### ACTIVITY
The whole of the data must be transcribed exactly.

>>>>

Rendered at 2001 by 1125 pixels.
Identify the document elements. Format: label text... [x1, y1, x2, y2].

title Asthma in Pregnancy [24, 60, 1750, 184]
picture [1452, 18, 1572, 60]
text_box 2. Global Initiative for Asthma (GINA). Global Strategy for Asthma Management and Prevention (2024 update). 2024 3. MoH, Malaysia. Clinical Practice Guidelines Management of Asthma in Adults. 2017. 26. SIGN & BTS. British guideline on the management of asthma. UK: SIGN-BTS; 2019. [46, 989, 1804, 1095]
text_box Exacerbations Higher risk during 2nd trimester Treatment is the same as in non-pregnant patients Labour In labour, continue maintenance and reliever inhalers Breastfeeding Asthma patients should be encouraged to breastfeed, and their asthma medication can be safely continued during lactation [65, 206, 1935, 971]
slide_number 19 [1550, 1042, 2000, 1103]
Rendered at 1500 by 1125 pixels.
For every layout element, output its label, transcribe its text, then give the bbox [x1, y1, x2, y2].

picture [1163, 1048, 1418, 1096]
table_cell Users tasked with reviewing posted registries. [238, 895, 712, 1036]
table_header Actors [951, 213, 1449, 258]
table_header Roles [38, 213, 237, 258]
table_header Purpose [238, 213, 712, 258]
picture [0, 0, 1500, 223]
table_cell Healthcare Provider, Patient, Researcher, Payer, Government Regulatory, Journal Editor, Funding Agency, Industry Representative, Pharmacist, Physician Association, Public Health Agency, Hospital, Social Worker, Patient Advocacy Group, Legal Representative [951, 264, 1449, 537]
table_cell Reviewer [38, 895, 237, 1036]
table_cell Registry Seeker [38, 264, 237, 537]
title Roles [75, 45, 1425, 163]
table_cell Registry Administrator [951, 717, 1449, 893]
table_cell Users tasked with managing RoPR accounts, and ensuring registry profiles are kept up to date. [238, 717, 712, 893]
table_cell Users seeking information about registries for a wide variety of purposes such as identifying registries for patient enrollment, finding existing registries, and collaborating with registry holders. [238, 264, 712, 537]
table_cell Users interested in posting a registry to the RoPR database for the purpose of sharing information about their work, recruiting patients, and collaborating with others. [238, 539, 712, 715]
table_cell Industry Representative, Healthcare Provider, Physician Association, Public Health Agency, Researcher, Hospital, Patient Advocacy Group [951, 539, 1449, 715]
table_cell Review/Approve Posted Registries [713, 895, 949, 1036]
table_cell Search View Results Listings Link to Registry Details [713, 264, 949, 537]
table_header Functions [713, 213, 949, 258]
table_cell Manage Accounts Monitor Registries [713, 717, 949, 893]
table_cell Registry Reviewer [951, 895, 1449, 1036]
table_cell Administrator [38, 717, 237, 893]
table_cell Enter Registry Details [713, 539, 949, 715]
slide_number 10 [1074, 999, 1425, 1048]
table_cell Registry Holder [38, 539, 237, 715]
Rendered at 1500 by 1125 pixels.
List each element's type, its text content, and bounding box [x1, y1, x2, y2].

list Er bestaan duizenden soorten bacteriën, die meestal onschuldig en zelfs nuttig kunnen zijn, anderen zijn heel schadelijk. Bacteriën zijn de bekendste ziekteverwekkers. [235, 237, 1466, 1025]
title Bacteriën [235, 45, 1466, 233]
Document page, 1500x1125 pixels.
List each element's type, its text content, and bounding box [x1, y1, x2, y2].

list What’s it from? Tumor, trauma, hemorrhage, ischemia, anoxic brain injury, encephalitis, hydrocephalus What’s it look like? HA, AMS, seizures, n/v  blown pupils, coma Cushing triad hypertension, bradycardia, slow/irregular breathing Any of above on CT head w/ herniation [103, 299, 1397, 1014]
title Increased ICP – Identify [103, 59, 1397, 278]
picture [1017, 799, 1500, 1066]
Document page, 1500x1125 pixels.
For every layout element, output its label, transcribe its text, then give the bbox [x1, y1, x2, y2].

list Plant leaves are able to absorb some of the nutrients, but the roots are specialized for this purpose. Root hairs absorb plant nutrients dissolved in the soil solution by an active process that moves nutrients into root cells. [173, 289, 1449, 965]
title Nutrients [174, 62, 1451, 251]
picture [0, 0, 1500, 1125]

<<<<

### ANSWER TO THIS TASK
Rendered at 2001 by 1125 pixels.
Identify the document elements. Format: label text... [x1, y1, x2, y2].

title Asthma in Pregnancy [24, 60, 1750, 184]
picture [1452, 18, 1572, 60]
text_box 2. Global Initiative for Asthma (GINA). Global Strategy for Asthma Management and Prevention (2024 update). 2024 3. MoH, Malaysia. Clinical Practice Guidelines Management of Asthma in Adults. 2017. 26. SIGN & BTS. British guideline on the management of asthma. UK: SIGN-BTS; 2019. [46, 989, 1804, 1095]
text_box Exacerbations Higher risk during 2nd trimester Treatment is the same as in non-pregnant patients Labour In labour, continue maintenance and reliever inhalers Breastfeeding Asthma patients should be encouraged to breastfeed, and their asthma medication can be safely continued during lactation [65, 206, 1935, 971]
slide_number 19 [1550, 1042, 2000, 1103]
Rendered at 1500 by 1125 pixels.
For every layout element, output its label, transcribe its text, then give the bbox [x1, y1, x2, y2].

picture [1163, 1048, 1418, 1096]
table_cell Users tasked with reviewing posted registries. [238, 895, 712, 1036]
table_header Actors [951, 213, 1449, 258]
table_header Roles [38, 213, 237, 258]
table_header Purpose [238, 213, 712, 258]
picture [0, 0, 1500, 223]
table_cell Healthcare Provider, Patient, Researcher, Payer, Government Regulatory, Journal Editor, Funding Agency, Industry Representative, Pharmacist, Physician Association, Public Health Agency, Hospital, Social Worker, Patient Advocacy Group, Legal Representative [951, 264, 1449, 537]
table_cell Reviewer [38, 895, 237, 1036]
table_cell Registry Seeker [38, 264, 237, 537]
title Roles [75, 45, 1425, 163]
table_cell Registry Administrator [951, 717, 1449, 893]
table_cell Users tasked with managing RoPR accounts, and ensuring registry profiles are kept up to date. [238, 717, 712, 893]
table_cell Users seeking information about registries for a wide variety of purposes such as identifying registries for patient enrollment, finding existing registries, and collaborating with registry holders. [238, 264, 712, 537]
table_cell Users interested in posting a registry to the RoPR database for the purpose of sharing information about their work, recruiting patients, and collaborating with others. [238, 539, 712, 715]
table_cell Industry Representative, Healthcare Provider, Physician Association, Public Health Agency, Researcher, Hospital, Patient Advocacy Group [951, 539, 1449, 715]
table_cell Review/Approve Posted Registries [713, 895, 949, 1036]
table_cell Search View Results Listings Link to Registry Details [713, 264, 949, 537]
table_header Functions [713, 213, 949, 258]
table_cell Manage Accounts Monitor Registries [713, 717, 949, 893]
table_cell Registry Reviewer [951, 895, 1449, 1036]
table_cell Administrator [38, 717, 237, 893]
table_cell Enter Registry Details [713, 539, 949, 715]
slide_number 10 [1074, 999, 1425, 1048]
table_cell Registry Holder [38, 539, 237, 715]
Rendered at 1500 by 1125 pixels.
List each element's type, its text content, and bounding box [x1, y1, x2, y2].

list Er bestaan duizenden soorten bacteriën, die meestal onschuldig en zelfs nuttig kunnen zijn, anderen zijn heel schadelijk. Bacteriën zijn de bekendste ziekteverwekkers. [235, 237, 1466, 1025]
title Bacteriën [235, 45, 1466, 233]
Document page, 1500x1125 pixels.
List each element's type, its text content, and bounding box [x1, y1, x2, y2].

list What’s it from? Tumor, trauma, hemorrhage, ischemia, anoxic brain injury, encephalitis, hydrocephalus What’s it look like? HA, AMS, seizures, n/v  blown pupils, coma Cushing triad hypertension, bradycardia, slow/irregular breathing Any of above on CT head w/ herniation [103, 299, 1397, 1014]
title Increased ICP – Identify [103, 59, 1397, 278]
picture [1017, 799, 1500, 1066]
Document page, 1500x1125 pixels.
For every layout element, output its label, transcribe its text, then give the bbox [x1, y1, x2, y2].

list Plant leaves are able to absorb some of the nutrients, but the roots are specialized for this purpose. Root hairs absorb plant nutrients dissolved in the soil solution by an active process that moves nutrients into root cells. [173, 289, 1449, 965]
title Nutrients [174, 62, 1451, 251]
picture [0, 0, 1500, 1125]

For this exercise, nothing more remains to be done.